By Teah Teriele — / Death Wish Coffee Blog
Since coffee one of the most commonly consumed beverage in the world, it's no surprise that several tests have been conducted and expanded upon in the last few years. As scientific studies become more precise, we adapt by weeding out all of the misinformation. Is coffee bad for you?
Firstly, it's important that we're talking about the same beverage. In this article, "coffee" refers to itself in the truest form- not diluted by additives such as cream and sugar. To put it into perspective, black coffee has zero calories. Coffee with cream and sugar is high in calories, fat, and sugar. This type of drink is not very healthy, even before considering the potential risks of the coffee itself.
"For one thing, coffee drinking is correlated with other dietary and lifestyle behaviours such as alcohol and nicotine consumption and a sedentary lifestyle. In other words, people who drink a lot of coffee also tend to drink and smoke, and be out of shape.
On the other hand, people who avoid coffee often do so for health-related reasons. They’re also more likely to be health-conscious in other ways, making health-promoting lifestyle choices such as exercise. Comparing coffee drinkers with non-coffee drinkers thus misses a number of important variables."

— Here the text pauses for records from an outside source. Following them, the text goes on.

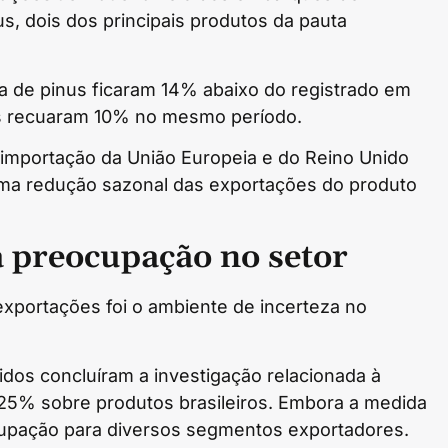
, dois dos principais produtos da pauta
a de pinus ficaram 14% abaixo do registrado em
s recuaram 10% no mesmo período.
importação da União Europeia e do Reino Unido
ma redução sazonal das exportações do produto
a preocupação no setor
xportações foi o ambiente de incerteza no
os concluíram a investigação relacionada à
 25% sobre produtos brasileiros. Embora a medida
ocupação para diversos segmentos exportadores.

Since coffee is made up of several different compounds, and each compound behaves differently in the body, blanketing coffee as "good" or "bad" just doesn't make sense. Instead, let's go through some of the positive and negative effects.
Caffeine in coffee tricks you in to thinking that you’re not hungry, which can be dangerous for some people. However, people trying to lose weight might find this helpful.

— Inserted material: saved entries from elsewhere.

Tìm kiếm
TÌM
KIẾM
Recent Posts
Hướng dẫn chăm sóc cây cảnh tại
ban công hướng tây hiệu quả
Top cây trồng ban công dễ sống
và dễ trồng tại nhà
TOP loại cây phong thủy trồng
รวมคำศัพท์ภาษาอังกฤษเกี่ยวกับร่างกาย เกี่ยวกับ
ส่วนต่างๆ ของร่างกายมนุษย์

To put it simply, caffeine blocks the receptors in your brain that tell you you're getting tired. For most people, this is a benefit. Obviously, if you're losing sleep completely because of your caffeine intake, you might want to slow down.
High Blood Pressure
Although there are no recorded effects on long-term blood pressure of those acclimated to caffeine, people with high blood pressure should limit their caffeine intake to 200 mg a day.
"To see if caffeine might be raising your blood pressure, check your blood pressure within 30 to 120 minutes of drinking a cup of coffee or another caffeinated beverage. If your blood pressure increases by five to 10 points, you may be sensitive to the blood pressure raising effects of caffeine. If you plan to cut back on caffeine, do so gradually over several days to a week to avoid withdrawal headaches." - MayoClinic
There is still much debate about whether or not coffee is bad for pregnant women. We do know that the caffeine does reach the fetus, and that the fetus is very sensitive to caffeine. Most doctors recomend pregnant women to limit their intake to one cup of coffee a day.
Coffee increases the receptors of GABA (alertness), acetylcholine and seretonin (happiness). One study suggests that those who drank 2-4 cups of coffee a day had a decreased suicide risk by up to 50%. On the other hand, there can be withdrawal symptoms such as headache and a depressed mood. Basically, coffee makes you feel great, but a dependency can make it tough to go without it.
In summary: Coffee can be perceived as "good" or "bad" depending on what you're looking for. It is neither a killer or miracle drug. As they say, "everything in moderation".